Instructions to follow:
Using the data beneath, show every line that includes the word "plant".

▬▬▬▬▬▬

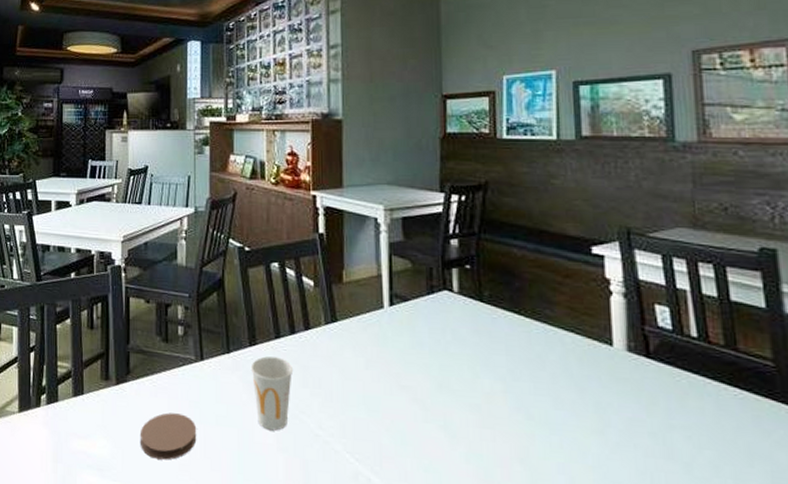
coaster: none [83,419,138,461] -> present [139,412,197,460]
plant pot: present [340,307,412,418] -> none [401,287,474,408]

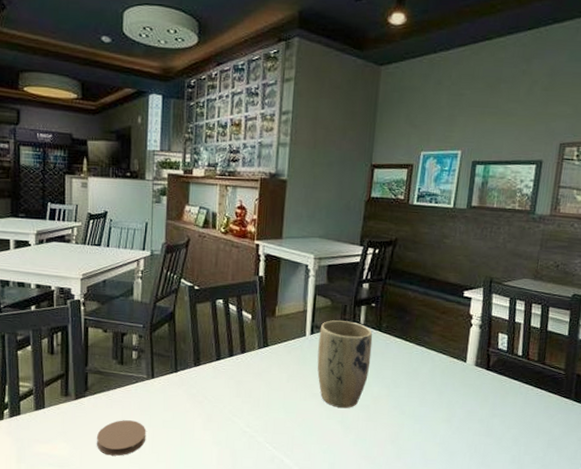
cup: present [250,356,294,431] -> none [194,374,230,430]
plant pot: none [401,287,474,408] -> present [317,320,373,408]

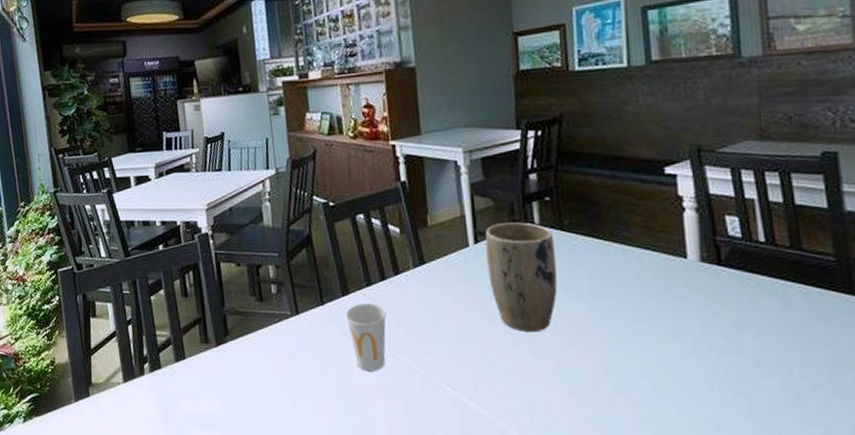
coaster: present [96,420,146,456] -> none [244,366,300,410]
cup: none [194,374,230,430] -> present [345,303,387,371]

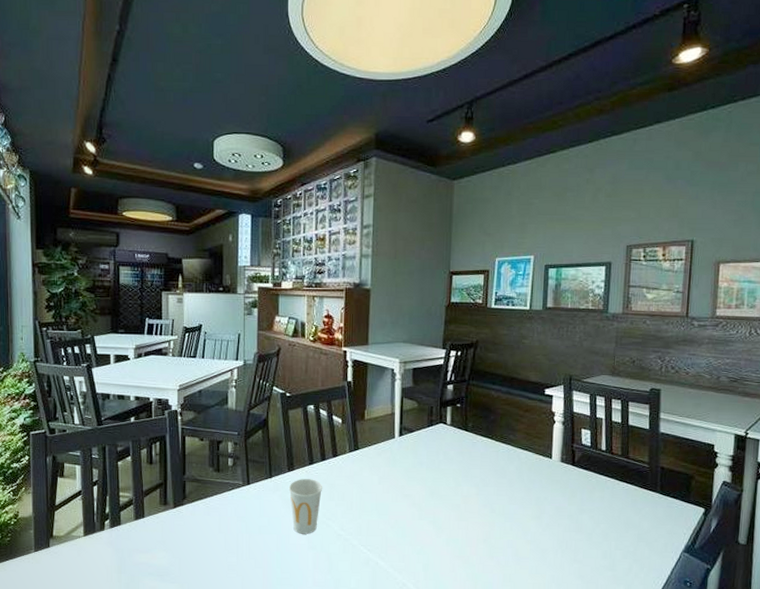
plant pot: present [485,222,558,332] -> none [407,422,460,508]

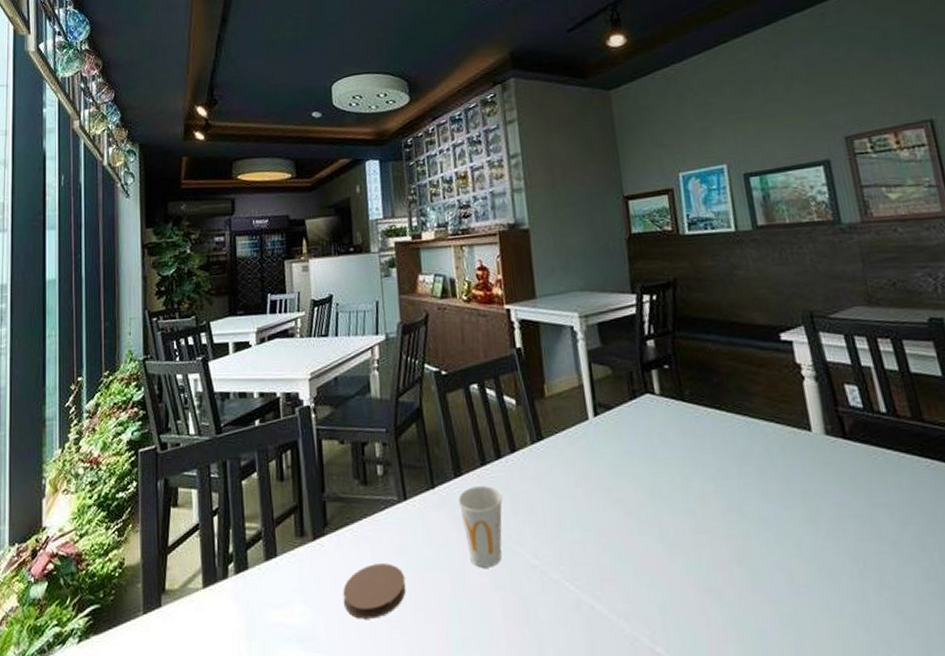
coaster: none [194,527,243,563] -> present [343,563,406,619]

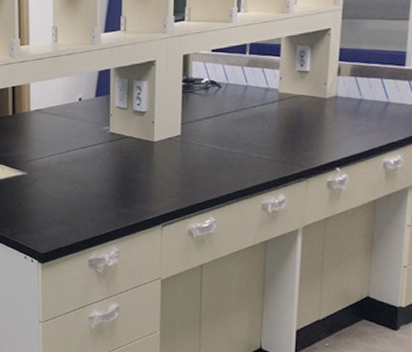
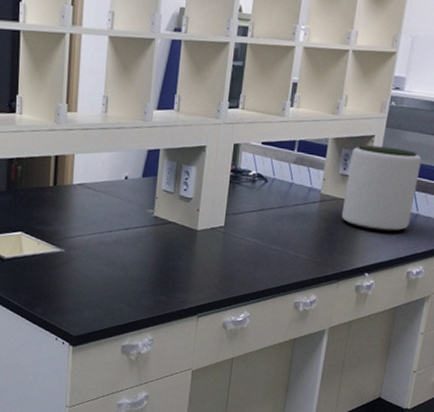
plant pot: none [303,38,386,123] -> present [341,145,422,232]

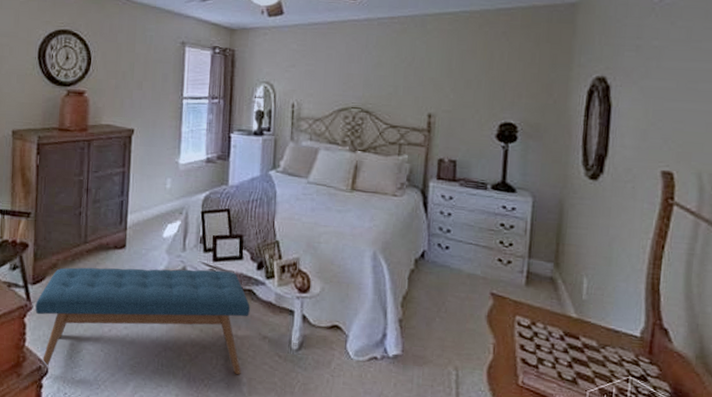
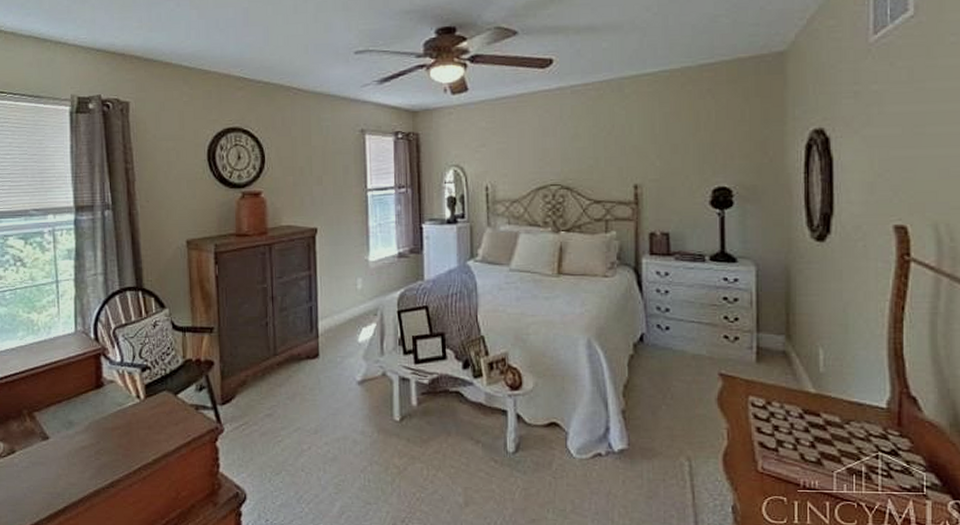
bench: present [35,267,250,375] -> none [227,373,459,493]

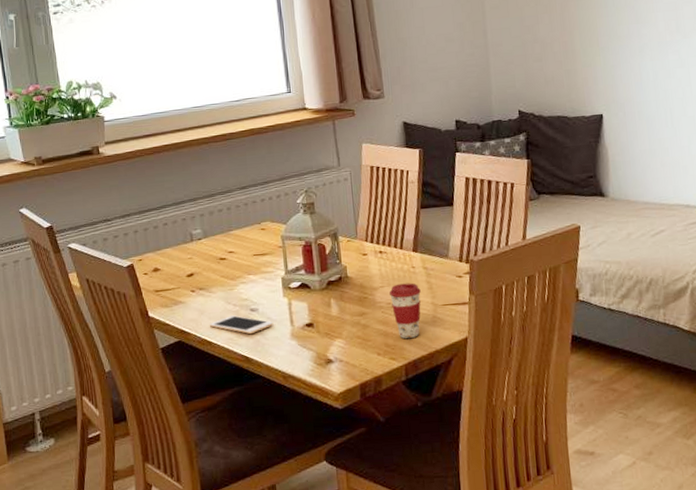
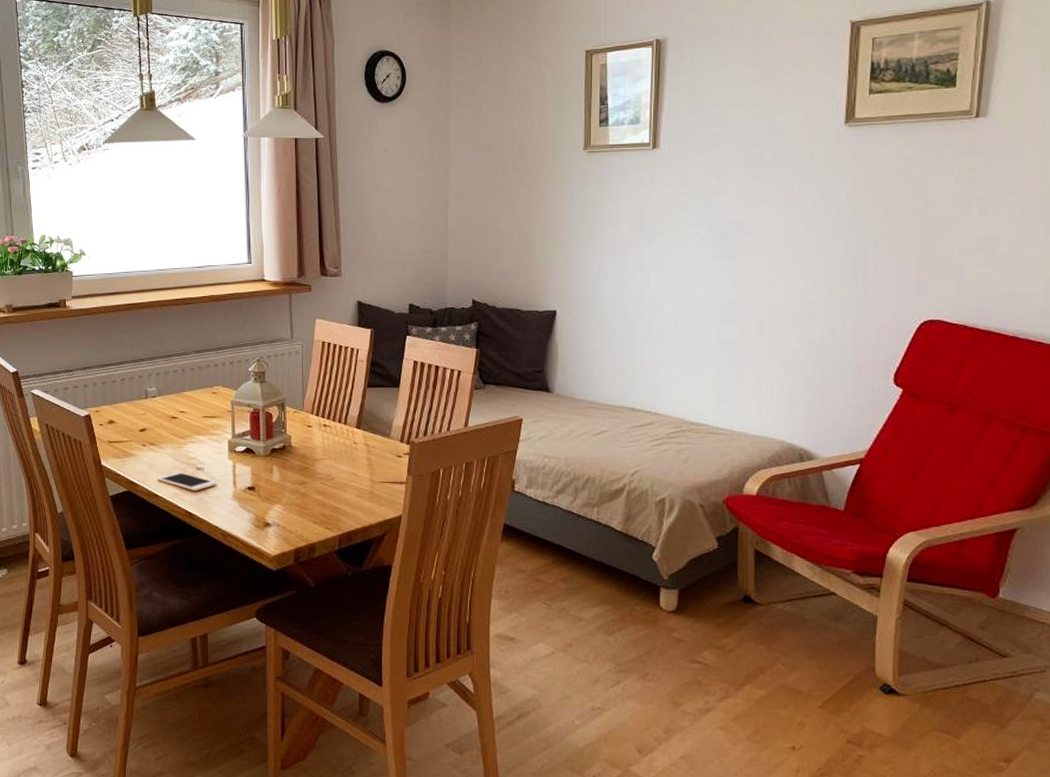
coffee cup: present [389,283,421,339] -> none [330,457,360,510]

▬▬▬▬▬▬

Solution for this task:
plant pot: present [340,307,412,418] -> none [401,287,474,408]
plant pot: none [401,287,474,408] -> present [317,320,373,408]
plant pot: present [485,222,558,332] -> none [407,422,460,508]
plant pot: none [303,38,386,123] -> present [341,145,422,232]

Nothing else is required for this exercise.